Archive for June 2002
Dead Air: Scooby’s All-Star Laff-A-Lympics
June 19, 2002, 6:30 pmWelcome sports fans. It’s a cartoon competition. For medals, even.
Entertainment-Geekly.com - June 19, 2002
Strictly speaking, when held up to the tenets of Dead Air, Scooby’s All-Star Laff-A-Lympics isn’t a perfect candidate. The show still airs, occasionally (mostly on Cartoon Network, which owns every Hanna Barbera cartoon and has dibs on their organs I hear), and there are still tapes for sale, but very few. This is more of a Dying Air show. As each year passes, with less and less attention paid to the older, rarified toons, this show dies a little, until one day it too shall pass.

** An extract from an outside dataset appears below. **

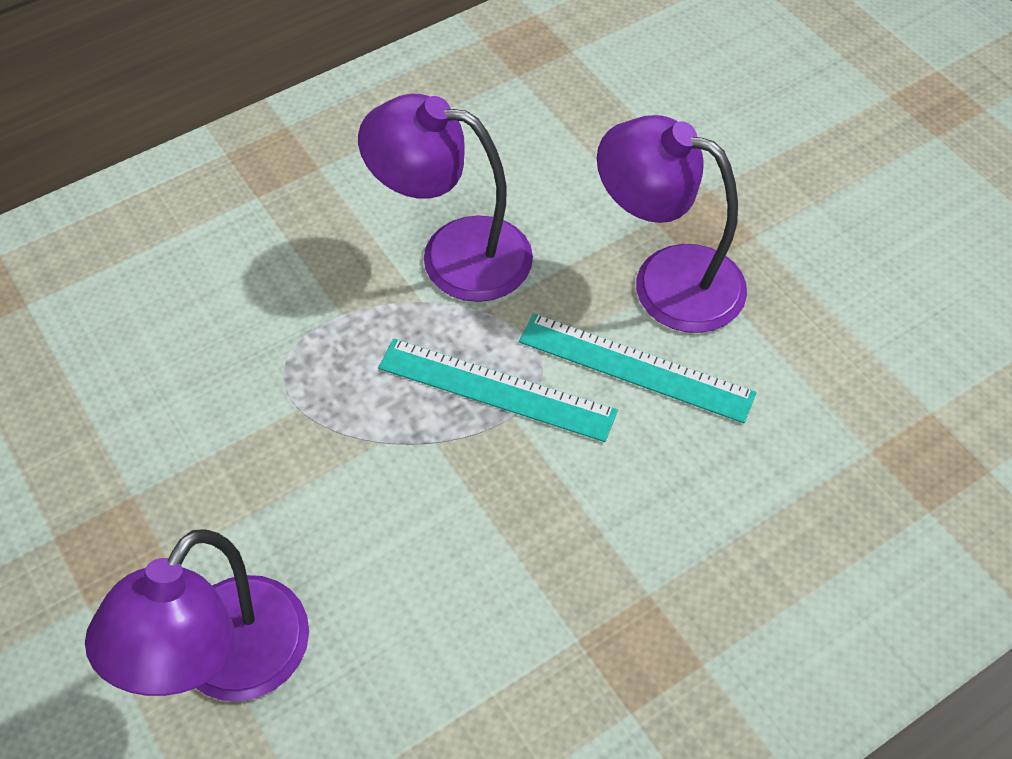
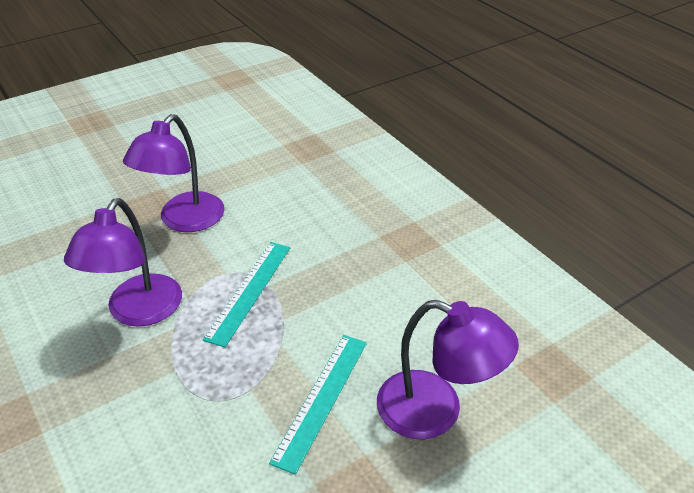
camera: 90 degrees left, 15 degrees down
turquoise ruler [519,313,756,423] -> turquoise ruler moved to [269,335,367,475]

The Laff-A-Lympics were a big excuse to cram every cartoon in the H+B stable onto the screen under the pretense of a competition. Continuity be damned, these anthropomorphic bastards were wandering the world together and forced to participate in a variety of competitions. Some were straight-up Olympics events (shot-put for example). Others were more bizarre, usually intended to highlight where it was the event was being held, like climbing up Big Ben or having flying carpet races in Baghdad (yeah, well, it wasn’t in the terror-sponsoring nation we’re familiar with today).
The cartoons were divided into three teams – the Scooby Doobies (ha ha ha), the Yogi Yahooies, and the Really Rottens. Each team would pick its representatives for each event and then it was all out war. The unspoken rules went like this; Teams could do whatever they wanted during the race, within reason, but interference with another team was forbidden. Other than that, it was fair game. The Scoobies and the Yahooies tended to attempt non-offensive cartoon hyjinks (like winding up someone’s tail to act as a propeller) whereas the Rottens would constantly attempt to cheat. Sometimes the good guy teams would get ruled against by the judges (who would accept the decision with good grace) and sometimes the Rottens would genuinely win, without cheating (usually only when a Scooby or Yahooie plan backfired, causing the good guy teams to fall behind). But at the end of the day it was usually the Scoobies who won, followed by the Yahooies in a close second (the Washington Generals of Cartoon sports), and on a couple of notable occasions, the Rottens would win.
There was a subtle advertising con going on during these shows. The Scooby team was made up of recent characters, many of whom had shows currently on the air (hence the Laff-A-Lympics gave the air of bringing the Saturday Morning line-up together), the Yahooies were mostly Hanna Barbera’s early cartoons (most of whom didn’t have current shows), and the Rottens were a collection of antagonists from across the board (in some cases, they were reminicient of characters from competing shows). There was then this sense that the current cartoons were better than the old cartoons. Stay tuned kids, the good cartoons are on next. I’m willing to overlook this subtle preference to the modern however, as the show tended to provide more geography lessons than some of my grade school teachers ever provided.
At the end of it all, I think it’s this lack of context, this hodge-podge nature the show had that will ultimately keep it from returning to the air waves. Where as you can air an episode of Dynomutt (who, along with Blue Falcon, was a Scooby) in any decade and the opening song would fill you in as to who they are and what they do, they’re totally without explanation in the Laff-A-Lympics. Everybody knows Scooby, but will a kid understand Speed Buggy? No. It’s just randomly random.
Indelibly burned — To this day, I still pull out my Snagglepuss and Mildew Wolf (who were the Wide World of Sports* style announcers of the games) impressions, but nobody gets it. I think they’re mentally deficient. Stupid eeevhun.
*Which was an ABC thing. ABC aired the Laff-A-Lympics. Both ran on weekends. You do the math.